╭─ Material shown
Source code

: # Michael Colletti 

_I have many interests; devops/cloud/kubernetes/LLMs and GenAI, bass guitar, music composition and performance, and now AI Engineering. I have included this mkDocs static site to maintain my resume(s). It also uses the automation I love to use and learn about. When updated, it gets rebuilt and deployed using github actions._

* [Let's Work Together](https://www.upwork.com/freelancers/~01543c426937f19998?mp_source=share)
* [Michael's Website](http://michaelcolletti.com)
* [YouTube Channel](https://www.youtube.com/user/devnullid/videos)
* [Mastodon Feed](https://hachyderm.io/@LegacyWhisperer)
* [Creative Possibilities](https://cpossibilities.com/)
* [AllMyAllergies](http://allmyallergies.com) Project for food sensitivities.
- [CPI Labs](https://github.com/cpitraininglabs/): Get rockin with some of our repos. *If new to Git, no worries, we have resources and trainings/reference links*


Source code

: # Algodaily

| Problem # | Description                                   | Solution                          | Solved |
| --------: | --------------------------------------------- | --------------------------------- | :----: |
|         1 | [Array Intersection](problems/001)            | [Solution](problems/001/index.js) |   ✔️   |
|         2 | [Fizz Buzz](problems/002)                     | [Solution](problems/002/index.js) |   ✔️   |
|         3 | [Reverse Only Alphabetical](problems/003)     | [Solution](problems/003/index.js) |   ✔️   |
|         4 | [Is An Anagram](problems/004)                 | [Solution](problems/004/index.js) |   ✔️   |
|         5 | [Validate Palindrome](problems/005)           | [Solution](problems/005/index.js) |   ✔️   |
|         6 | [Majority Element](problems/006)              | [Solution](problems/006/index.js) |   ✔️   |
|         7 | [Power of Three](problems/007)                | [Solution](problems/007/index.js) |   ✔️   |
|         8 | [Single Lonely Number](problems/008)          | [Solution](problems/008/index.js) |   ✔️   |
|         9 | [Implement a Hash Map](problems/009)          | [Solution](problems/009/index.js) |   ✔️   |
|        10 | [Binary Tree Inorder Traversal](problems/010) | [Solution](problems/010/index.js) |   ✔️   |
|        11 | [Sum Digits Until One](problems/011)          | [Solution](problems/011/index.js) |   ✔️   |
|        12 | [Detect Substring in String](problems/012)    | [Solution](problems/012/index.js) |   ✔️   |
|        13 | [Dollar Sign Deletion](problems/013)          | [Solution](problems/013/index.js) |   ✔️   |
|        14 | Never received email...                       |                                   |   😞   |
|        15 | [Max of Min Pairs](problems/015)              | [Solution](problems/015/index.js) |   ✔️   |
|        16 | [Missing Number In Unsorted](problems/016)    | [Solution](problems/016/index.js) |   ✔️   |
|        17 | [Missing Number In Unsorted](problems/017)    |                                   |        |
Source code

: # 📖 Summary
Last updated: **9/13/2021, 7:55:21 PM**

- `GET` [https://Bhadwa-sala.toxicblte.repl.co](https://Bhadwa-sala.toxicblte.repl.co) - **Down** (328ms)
╰─
Directions for this task:
Write out again the lines of the records beginning at the line that has "# 📖 Summary" and running through the end of the records, with both ends included.

Response below:
: # 📖 Summary
Last updated: **9/13/2021, 7:55:21 PM**

- `GET` [https://Bhadwa-sala.toxicblte.repl.co](https://Bhadwa-sala.toxicblte.repl.co) - **Down** (328ms)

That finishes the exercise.